I’ve found the same process works whether you're designing for humans or computers; one audience is just more predictable. Both give you hints when you're asking too much of them, and both shut down when you’ve taken it too far. But no matter who (or what) your audience may be, I've learned to never ask for more than what’s necessary.
Manage how tasks are processed
To get the most out of the machine running your code, you dedicate it's memory to the tasks at hand, release anything you don’t need, and point to where it can access information in the future. The same can be done with people.
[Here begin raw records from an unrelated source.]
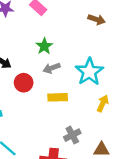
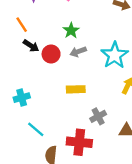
red circle: (24, 83) -> (51, 54), moved
yellow rectangle: (58, 97) -> (76, 89), moved

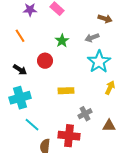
black arrow: (31, 46) -> (20, 70), moved
gray arrow: (78, 52) -> (92, 38), moved
cyan cross: (22, 98) -> (20, 98), size x1.5

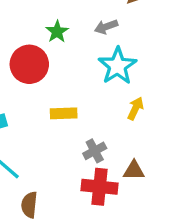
red circle: (45, 61) -> (29, 64), size x1.5
red cross: (69, 136) -> (100, 187), moved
To get the most from your users, you have to first break down tasks into bite-sized portions. This helps users dedicate all of their mental processing power to whatever task you've asked them to complete. As they progress, show what information has been saved so they dedicate more memory to whatever is next.
If tasks aren’t managed properly you run the risk of users shutting down and leaving your app. But this is entirely avoidable if you’re able to delegate which tasks users need to focus on, and, more importantly, which ones they shouldn’t.
Memory over intelligence
Memory (or mental capacity, in this case) and intelligence are both used when doing something completely new, but with so many patterns and flows reused across the web, only memory is something that is a factor in every user session.
As a designer, I know to lean on as many constraints as I can. If managed the right way, memory can be one of those constraints that breaks up your solution into the right-sized portions.